The elongated degradation times and accumulation of PAHs that we observed for repeated low-concentrated hydrocarbon input is especially relevant for pristine environments. These rely on the establishment of a PAH-degrading community for decontamination, which in turn needs PAH to grow and sustain itself. Studies suggest, that in chronically polluted areas where low levels of PAHs constantly exist, the native bacterial community adapts and enriches PAH-degrading organisms, probably from the “rare biosphere” and is therefore able to respond faster to PAH contamination (King et al. 2015; Kleindienst et al. 2016; Cerro-Gálvez et al. 2021). Thus, the observed effects from our study are potentially not as severe for such chronically polluted environments and further simulations should investigate this aspect.

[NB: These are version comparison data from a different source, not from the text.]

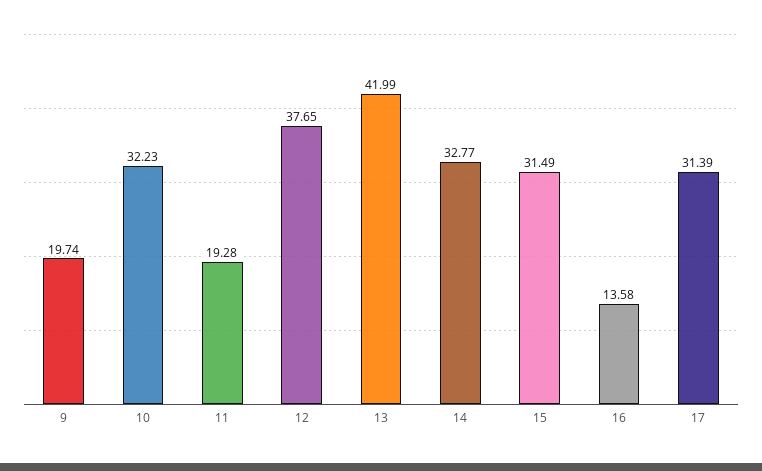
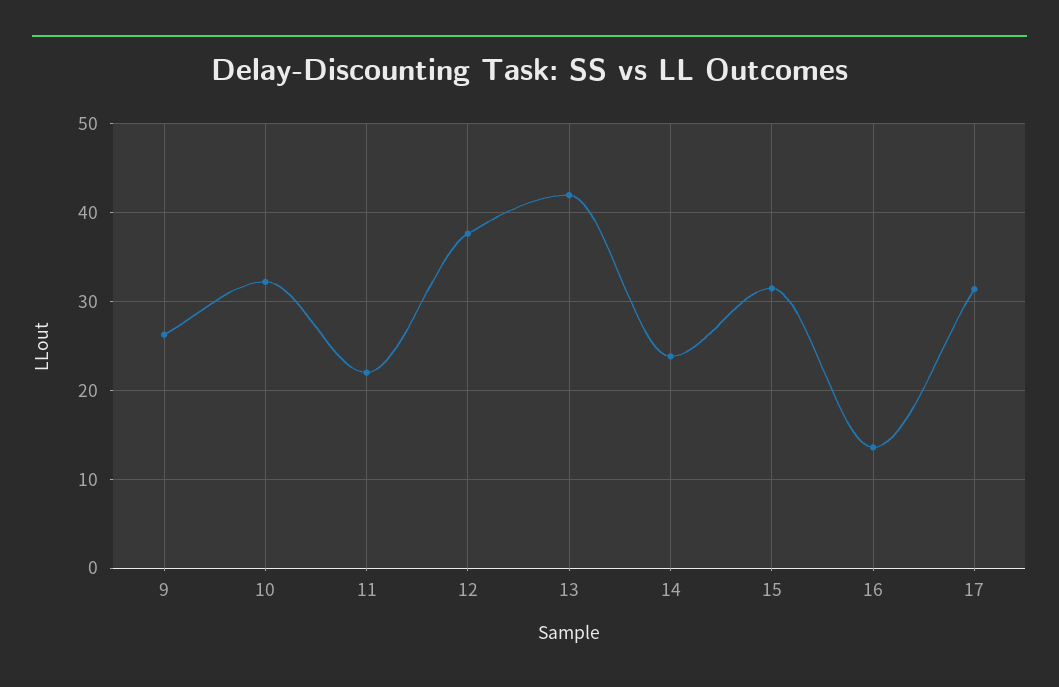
  {
-   "9": 19.74,
+   "9": 26,
    "10": 32.23,
-   "11": 19.28,
+   "11": 22,
    "12": 37.65,
    "13": 41.99,
-   "14": 32.77,
+   "14": 24,
    "15": 31.49,
    "16": 13.58,
    "17": 31.39
  }

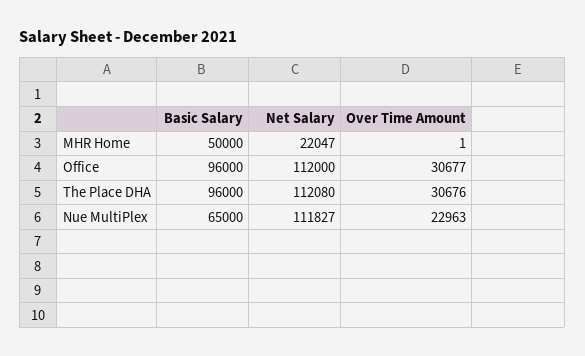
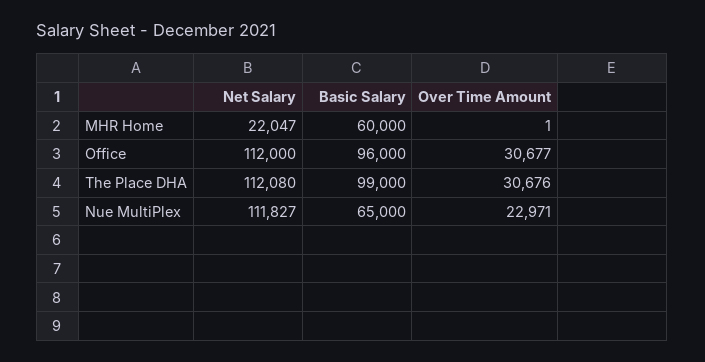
  {
    "Basic Salary": {
-     "MHR Home": 50000,
+     "MHR Home": 60000,
      "Office": 96000,
-     "The Place DHA": 96000,
+     "The Place DHA": 99000,
      "Nue MultiPlex": 65000
    },
    "Net Salary": {
      "MHR Home": 22047,
      "Office": 112000,
      "The Place DHA": 112080,
      "Nue MultiPlex": 111827
    },
    "Over Time Amount": {
      "MHR Home": 1,
      "Office": 30677,
      "The Place DHA": 30676,
-     "Nue MultiPlex": 22963
+     "Nue MultiPlex": 22971
    }
  }

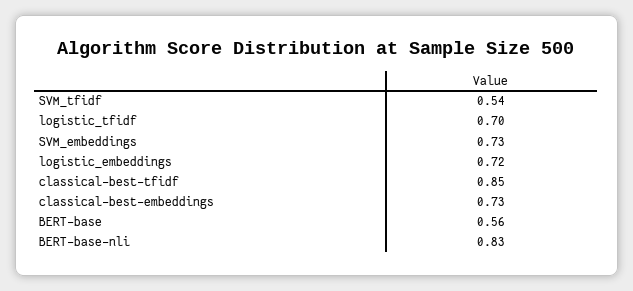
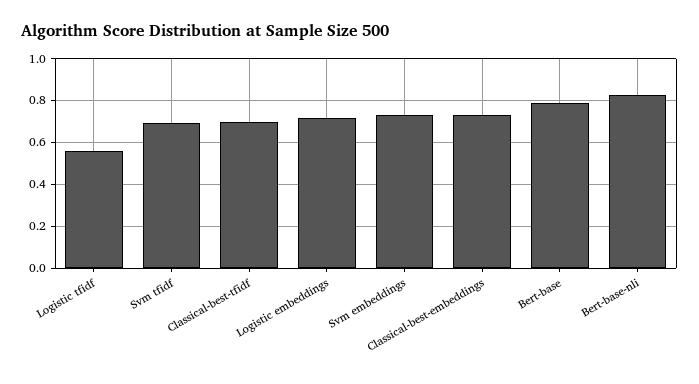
  {
-   "SVM_tfidf": 0.54,
+   "SVM_tfidf": 0.7,
-   "logistic_tfidf": 0.7,
+   "logistic_tfidf": 0.55,
    "SVM_embeddings": 0.73,
    "logistic_embeddings": 0.72,
-   "classical-best-tfidf": 0.85,
+   "classical-best-tfidf": 0.7,
    "classical-best-embeddings": 0.73,
-   "BERT-base": 0.56,
+   "BERT-base": 0.8,
    "BERT-base-nli": 0.83
  }

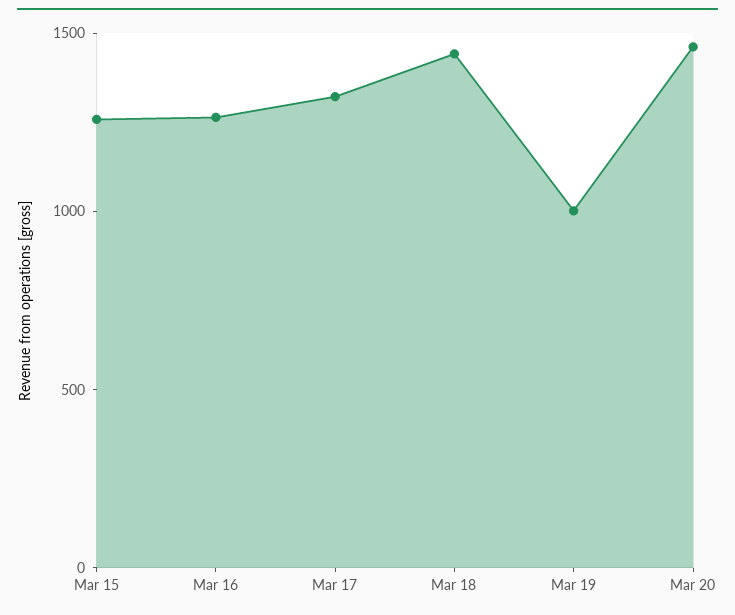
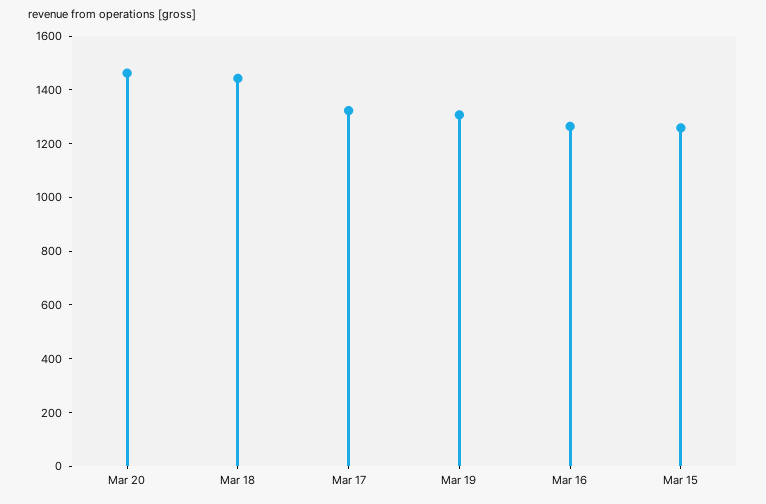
  {
    "Mar 15": 1250,
    "Mar 16": 1250,
    "Mar 17": 1300,
    "Mar 18": 1450,
-   "Mar 19": 1000,
+   "Mar 19": 1300,
    "Mar 20": 1450
  }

In marine environments, contamination is rarely caused by a single PAH, but a complex hydrocarbon mixture like crude oil or diesel, containing aliphatic, branched, cyclic, and polyaromatic hydrocarbons which interact and influence the mass transfer between the compartments of the system (Ghoshal and Luthy 1998; Guha et al. 1999; Ribicic et al. 2018). On top of this, not a single strain, but a complex community evolves to degrade the compounds, all influenced by environmental factors like salinity, UV light, pressure, shoreline energy, mineral particles, nutrients, and temperature (Bargiela et al. 2015; Ward et al. 2018; Piccardi et al. 2019; Bacosa et al. 2022). To begin to understand the effect of (re-occurring) low-concentration oil contamination and expand the model to account for all these variables, further research both in the field and in the laboratory is necessary to tease apart the tangled interlinkages between them.

Conclusion

The model outcomes in this study indicate that it takes longer for a system to recover from less frequent and repeated low-concentration hydrocarbon contamination events. Therefore, events like contamination due to shipping might lead to pollutant accumulation over time. These findings are even more relevant, considering that low-concentration hydrocarbon contamination events occur more often than one-time high-dosage contamination events like accidental oil spills. Additionally, such diffuse events are, in general, a challenge to monitor and, thus, are overlooked. Furthermore, pristine environments are more likely to suffer from low-concentration hydrocarbon contamination since the system is not adapted to PAH-input and, therefore, PAH-degrading bacteria are potentially less abundant and active. This highlights the vulnerability of regions like the Arctic Ocean towards even sporadic low-dosage hydrocarbon contamination. Ultimately, awareness needs to be raised and efforts need to be increased to protect such vulnerable areas against diffuse chronic contamination.

Further studies are needed to investigate contaminated marine systems with high temporal and spatial resolution. More complex experiments and models with PAH mixes or crude oil as well as field studies in marine habitats are required to discern the bioavailability and degradation efficiency of low-concentrated hydrocarbon contamination. This is of particular importance considering the different parameters that influence the bioavailability of hydrocarbons such as the solubility of PAHs in the presence of co-solvents, the salt concentration, and the presence of sediment particles or biosurfactants. Field campaigns that sample habitats influenced by regular low-concentration hydrocarbon contamination—e.g., shipping routes—over timescales from days to months could determine disruptions and in situ recovery times for these ecosystems that might also adapt to the pollutant pressure. Collectively, these data would be needed to confirm the trends we simulated and to increase the model complexity, i.e., to test our advances in system understanding. Our study is the foundation that can be used to better constrain the interactions of coupled pollutant degradation and microbial growth processes and may have important implications for future management and risk assessment of diffuse oil contamination in the marine environment.